Exercise text:
Little for prevention, Indigenous health and to address disparities
Lesley Russell, Adjunct Associate Professor, Menzies Centre for Health Policy, University of Sydney
Preventable diseases and conditions are a key factor in health inequalities and rising health-care costs. The two issues looming large are obesity and its consequences, and the health impacts of climate change.
There is $5.5 million for 2018-19 and 2019-20 for mental health services in areas affected by natural disasters, and $1.1 million over two years for the Health Star rating system – otherwise nothing for primary prevention.
The Treasurer did not mention Closing the Gap in his budget speech, and there is little in the budget for Indigenous health.
Just $5 million over four years is provided in the budget for suicide-prevention initiatives. And the Lowitja Institute receives $10 million for health and medical research.

To do:
**A)** Answer these from the budget commentary above:
(i) How much money goes to the Health Star rating system, and over what period?
(ii) What did the Treasurer leave out of his budget speech?
(iii) How much does the Lowitja Institute receive, and for what purpose?
**B)** Translate this sentence from the budget commentary into Spanish: "The Treasurer did not mention Closing the Gap in his budget speech, and there is little in the budget for Indigenous health."
**C)** Write the next few sentences of the budget commentary, picking up after its final line.

Information given:
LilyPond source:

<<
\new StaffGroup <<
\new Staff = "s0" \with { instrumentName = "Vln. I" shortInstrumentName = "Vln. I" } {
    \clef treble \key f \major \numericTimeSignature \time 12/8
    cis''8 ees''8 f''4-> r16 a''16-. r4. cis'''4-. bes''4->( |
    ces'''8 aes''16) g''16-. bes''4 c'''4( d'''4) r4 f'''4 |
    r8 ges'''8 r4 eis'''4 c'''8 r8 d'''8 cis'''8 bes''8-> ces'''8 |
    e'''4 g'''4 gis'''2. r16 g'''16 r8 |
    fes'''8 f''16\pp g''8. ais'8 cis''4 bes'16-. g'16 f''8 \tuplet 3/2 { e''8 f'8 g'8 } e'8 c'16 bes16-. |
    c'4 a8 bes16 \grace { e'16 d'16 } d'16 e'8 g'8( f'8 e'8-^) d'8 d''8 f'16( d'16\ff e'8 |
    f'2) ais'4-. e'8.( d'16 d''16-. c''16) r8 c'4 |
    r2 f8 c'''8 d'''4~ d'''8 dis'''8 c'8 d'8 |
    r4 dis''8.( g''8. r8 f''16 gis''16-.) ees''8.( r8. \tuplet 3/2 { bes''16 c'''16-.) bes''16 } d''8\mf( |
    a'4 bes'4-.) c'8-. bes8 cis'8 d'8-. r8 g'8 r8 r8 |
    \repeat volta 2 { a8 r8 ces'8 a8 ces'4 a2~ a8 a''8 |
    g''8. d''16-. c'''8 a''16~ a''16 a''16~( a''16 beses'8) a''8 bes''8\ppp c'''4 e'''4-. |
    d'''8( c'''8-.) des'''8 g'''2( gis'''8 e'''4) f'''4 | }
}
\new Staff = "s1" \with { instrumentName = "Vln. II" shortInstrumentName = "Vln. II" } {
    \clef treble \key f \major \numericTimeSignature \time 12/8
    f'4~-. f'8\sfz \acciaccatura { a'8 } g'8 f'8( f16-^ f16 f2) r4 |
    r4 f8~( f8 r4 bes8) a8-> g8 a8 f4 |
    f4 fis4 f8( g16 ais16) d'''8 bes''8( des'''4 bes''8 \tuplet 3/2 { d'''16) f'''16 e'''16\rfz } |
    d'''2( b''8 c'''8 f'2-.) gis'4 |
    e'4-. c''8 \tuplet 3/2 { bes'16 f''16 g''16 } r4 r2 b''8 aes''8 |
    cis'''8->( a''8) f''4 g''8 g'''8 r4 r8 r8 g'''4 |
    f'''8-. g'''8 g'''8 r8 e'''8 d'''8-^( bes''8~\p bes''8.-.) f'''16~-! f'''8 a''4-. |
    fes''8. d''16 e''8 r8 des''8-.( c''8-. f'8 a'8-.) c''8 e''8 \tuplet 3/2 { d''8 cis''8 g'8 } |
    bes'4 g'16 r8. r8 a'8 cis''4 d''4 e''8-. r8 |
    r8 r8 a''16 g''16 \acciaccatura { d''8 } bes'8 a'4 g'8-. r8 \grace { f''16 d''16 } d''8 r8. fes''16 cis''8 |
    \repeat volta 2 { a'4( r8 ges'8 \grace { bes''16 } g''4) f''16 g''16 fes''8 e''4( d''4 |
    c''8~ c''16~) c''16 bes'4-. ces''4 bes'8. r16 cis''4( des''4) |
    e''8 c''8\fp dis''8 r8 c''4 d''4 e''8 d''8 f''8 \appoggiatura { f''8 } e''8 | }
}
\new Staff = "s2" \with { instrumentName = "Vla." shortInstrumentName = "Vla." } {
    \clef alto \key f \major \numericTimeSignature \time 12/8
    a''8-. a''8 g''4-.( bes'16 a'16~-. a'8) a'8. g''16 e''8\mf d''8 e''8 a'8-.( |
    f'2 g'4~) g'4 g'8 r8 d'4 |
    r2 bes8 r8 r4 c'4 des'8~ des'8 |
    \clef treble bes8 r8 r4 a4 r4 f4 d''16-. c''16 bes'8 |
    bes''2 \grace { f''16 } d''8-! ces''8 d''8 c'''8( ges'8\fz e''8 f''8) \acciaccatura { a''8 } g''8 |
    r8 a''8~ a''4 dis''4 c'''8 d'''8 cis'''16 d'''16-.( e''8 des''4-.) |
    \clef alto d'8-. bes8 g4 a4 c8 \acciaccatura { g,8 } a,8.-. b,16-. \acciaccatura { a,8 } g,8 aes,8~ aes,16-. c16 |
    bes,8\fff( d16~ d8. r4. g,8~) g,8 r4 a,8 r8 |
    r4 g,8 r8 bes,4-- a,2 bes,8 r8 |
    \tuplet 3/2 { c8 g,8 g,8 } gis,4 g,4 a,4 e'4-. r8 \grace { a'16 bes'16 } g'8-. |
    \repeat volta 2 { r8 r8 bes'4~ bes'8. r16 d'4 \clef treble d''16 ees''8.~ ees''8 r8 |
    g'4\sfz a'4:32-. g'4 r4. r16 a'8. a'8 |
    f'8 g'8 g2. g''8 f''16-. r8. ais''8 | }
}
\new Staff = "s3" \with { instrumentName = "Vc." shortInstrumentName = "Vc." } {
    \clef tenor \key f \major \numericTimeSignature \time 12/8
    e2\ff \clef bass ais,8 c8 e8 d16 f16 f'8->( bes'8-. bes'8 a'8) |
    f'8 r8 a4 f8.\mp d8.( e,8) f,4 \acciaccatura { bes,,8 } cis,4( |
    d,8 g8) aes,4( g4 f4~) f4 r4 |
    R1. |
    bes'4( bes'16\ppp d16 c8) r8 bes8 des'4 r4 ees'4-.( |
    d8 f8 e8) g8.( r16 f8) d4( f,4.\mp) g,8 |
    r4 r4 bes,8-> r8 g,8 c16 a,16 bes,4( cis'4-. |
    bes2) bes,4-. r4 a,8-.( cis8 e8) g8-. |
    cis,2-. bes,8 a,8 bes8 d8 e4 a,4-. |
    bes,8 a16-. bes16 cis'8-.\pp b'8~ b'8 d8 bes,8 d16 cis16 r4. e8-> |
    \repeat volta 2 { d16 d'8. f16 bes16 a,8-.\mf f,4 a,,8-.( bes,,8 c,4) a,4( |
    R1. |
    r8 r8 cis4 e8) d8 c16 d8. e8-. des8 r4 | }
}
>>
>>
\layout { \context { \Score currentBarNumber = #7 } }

Results:
**A)**
(i) $1.1 million over two years.
(ii) Closing the Gap.
(iii) $10 million, for health and medical research.

**B)** El Tesorero no mencionó Closing the Gap en su discurso del presupuesto, y hay poco en el presupuesto para la salud indígena.

**C)**
$6.3 million to continue the development of the Health Data Portal for services funded under the Indigenous Australians Health Program.
Inequalities and disparities
Disadvantaged rural and remote communities will (ultimately) benefit from efforts to boost National Rural Generalist Training Pathway, with $62.2 million provided over four years. This was a 2016 election commitment.
Peter Sivey, Associate Professor, School of Economics, Finance and Marketing, RMIT University
There are no major changes to public hospital funding arrangements in this year’s budget.
Funding for public hospitals is predicted to increase at between 3.7% and 5.6% over the forward estimates. However, these figures are contingent on the new COAG agreement on health funding between the Commonwealth and states, which is due to be finalised before the end of 2019.
The states will be hoping to wring some more dollars from the federal government given their soaring public hospital admissions and pressure on waiting times.
Government spending on the private health insurance rebate is projected to increase more slowly than premiums at between 1.8% and 3.2% because of indexation arrangements which are gradually reducing the rebate over time.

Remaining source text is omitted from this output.